1) Each output feature corresponds to a single input feature. Then just use that input feature. 2) Each output feature is a simple function of a small number of input features. Then the output feature is some representation of the relationship. 3) Each output feature depends on all (or most of) the input features: create new names.

But this misses the log(x0) case for a log transformer, for instance; and I think it'd be nice to have the option to have those verbose feature names.

adrinjalali commented 4 years ago

The discussion has become pretty long, and I'm getting lost. Could we please merge this PR, and have the other required changes in different PRs, maybe by you @amueller ? ;)

NicolasHug commented 4 years ago

Please update the title to something less generic than "Feature Names" since other SLEPs are dealing with feature names. The PR title is a great candidate.

Also Please add an abstract section at the top like the previous SLEPs or the template

(Sorry if this is a duplicate, I'm certain to have made this comment yesterday but I don't see it anymore)

adrinjalali commented 4 years ago

Also Please add an abstract section at the top like the previous SLEPs or the template

(Sorry if this is a duplicate, I'm certain to have made this comment yesterday but I don't see it anymore)

I rather have that in a separate PR by you maybe? ;) I can't think of any good text for that.

glemaitre commented 4 years ago

OK, I will catch up with all the discussion and then merge such that we can open subsequent PR on some specific points of the SLEP.

NicolasHug commented 4 years ago

Why? We can address the remaining points here, if any. The SLEP is reasonably small (and in good shape now) and I'd rather be reviewing one PR than many

glemaitre commented 4 years ago

The SLEP is reasonably small (and in good shape now) and I'd rather be reviewing one PR than many.

I have to go across 133 messages and unstack.

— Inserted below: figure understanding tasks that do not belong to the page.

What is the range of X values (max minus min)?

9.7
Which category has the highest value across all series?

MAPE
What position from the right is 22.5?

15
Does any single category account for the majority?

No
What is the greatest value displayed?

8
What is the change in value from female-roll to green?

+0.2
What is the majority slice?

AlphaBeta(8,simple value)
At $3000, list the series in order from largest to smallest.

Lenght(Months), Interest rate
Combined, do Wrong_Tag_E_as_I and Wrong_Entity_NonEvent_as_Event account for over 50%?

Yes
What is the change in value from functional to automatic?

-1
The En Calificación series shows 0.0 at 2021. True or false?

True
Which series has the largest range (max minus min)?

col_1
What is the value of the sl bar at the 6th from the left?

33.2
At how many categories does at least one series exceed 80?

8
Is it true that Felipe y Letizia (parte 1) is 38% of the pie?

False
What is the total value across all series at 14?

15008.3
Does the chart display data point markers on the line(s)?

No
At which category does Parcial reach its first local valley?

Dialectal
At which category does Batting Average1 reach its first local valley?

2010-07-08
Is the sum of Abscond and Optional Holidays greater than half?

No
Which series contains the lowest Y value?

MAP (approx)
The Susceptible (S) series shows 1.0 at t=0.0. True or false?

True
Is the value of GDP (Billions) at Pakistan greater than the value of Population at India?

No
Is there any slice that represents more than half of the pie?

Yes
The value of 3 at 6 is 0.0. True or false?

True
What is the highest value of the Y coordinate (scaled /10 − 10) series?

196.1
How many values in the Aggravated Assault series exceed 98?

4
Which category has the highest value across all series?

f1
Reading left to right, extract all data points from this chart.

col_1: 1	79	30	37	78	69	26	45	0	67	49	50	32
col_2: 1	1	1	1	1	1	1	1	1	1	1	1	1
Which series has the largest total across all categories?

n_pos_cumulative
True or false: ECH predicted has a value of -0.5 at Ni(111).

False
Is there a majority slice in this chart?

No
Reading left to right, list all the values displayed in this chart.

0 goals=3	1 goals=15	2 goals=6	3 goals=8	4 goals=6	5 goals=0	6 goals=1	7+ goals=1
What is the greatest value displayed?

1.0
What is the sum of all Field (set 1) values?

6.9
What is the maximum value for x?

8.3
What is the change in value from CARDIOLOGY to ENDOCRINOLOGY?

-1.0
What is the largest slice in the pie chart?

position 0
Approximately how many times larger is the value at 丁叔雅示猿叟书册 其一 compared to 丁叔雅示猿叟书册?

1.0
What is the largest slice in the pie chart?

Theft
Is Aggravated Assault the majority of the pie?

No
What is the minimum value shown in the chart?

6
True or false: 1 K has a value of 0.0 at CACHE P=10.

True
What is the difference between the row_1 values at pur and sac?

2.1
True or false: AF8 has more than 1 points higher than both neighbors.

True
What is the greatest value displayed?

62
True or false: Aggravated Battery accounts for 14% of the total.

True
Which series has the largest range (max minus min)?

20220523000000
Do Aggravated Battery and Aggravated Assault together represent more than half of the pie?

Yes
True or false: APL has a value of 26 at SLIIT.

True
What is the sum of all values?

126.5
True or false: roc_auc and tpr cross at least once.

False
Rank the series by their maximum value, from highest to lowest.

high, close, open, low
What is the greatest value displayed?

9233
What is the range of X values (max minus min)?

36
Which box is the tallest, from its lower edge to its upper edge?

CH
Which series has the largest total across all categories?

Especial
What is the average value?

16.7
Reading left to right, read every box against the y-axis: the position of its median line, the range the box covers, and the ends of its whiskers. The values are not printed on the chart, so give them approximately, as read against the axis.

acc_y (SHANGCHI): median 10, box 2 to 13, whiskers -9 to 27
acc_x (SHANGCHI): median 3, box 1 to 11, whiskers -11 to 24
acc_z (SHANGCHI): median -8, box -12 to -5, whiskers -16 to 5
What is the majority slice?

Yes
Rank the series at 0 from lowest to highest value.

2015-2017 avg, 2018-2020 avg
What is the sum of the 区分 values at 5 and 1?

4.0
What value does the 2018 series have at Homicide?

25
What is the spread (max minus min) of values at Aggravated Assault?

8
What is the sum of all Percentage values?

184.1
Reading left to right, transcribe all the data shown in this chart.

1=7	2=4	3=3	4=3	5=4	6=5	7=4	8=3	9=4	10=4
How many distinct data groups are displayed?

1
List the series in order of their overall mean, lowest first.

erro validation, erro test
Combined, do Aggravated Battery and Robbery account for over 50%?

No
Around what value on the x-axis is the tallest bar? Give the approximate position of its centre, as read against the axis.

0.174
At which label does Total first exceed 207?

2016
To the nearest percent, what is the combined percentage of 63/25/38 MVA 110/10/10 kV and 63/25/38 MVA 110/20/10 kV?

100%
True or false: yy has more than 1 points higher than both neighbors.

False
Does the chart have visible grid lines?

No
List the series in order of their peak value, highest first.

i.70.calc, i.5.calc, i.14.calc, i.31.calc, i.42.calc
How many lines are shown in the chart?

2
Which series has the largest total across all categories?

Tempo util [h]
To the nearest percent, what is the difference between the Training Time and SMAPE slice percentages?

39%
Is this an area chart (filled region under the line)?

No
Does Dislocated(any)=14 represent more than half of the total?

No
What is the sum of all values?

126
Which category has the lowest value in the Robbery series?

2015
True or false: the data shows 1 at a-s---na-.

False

For me, this is exactly the point raised by @adrinjalali there https://github.com/scikit-learn/enhancement_proposals/pull/17#discussion_r377676740 which make it difficult to catch up with SLEP that I did not look at since a while.

NicolasHug commented 4 years ago

In the case of this PR there's only one discussion that hasn't been resolved in the diff.

I have to go across 133 messages and unstack

I agree this is a problem. Personally, I try to provide timely feedback when I'm reviewing, and also try to address comments fast when I'm the author. It doesn't always work out though. Ideally, we would prioritize PRs better and allocate time, e.g. during the monthly meetings.

I'm being grumpy but I think opening new PRs will mostly scatter discussions, making it even more difficult to catch up. And it may add more work for everyone. But OK, let's try for the SLEPs. I don't think we should be doing that for main repo though.

adrinjalali commented 4 years ago

Seems we're mostly happy with the current state of this SLEP. I'll merge to have it on the website, then wait a bit for more feedback, and hopefully soon call a vote on it :)

NicolasHug commented 4 years ago

This PR was merged with only one approval (mine), and with an unaddressed comment from @amueller https://github.com/scikit-learn/enhancement_proposals/pull/17/files#r373808675. How and when will this comment be addressed? I don't believe it's less worthy than other comments.

adrinjalali commented 4 years ago
  1. Forgetting about that is one of the reasons I'd like to merge SLEPs much faster, to keep those discussions contained in their own issue/PR.
  2. This is now merged, not accepted, we can continue the discussion on separate issues. I'll open an issue with that question.
NicolasHug commented 4 years ago

Thanks.

Just a tip, it might seem obvious to some but I know that it's not always the case (for having discussed with other devs): looking at the diff (https://github.com/scikit-learn/enhancement_proposals/pull/17/files) is a great way to see which comments are still unaddressed, compared to the main conversation page. There might still be comments in the conversation page but at least those in the diff are hard to miss.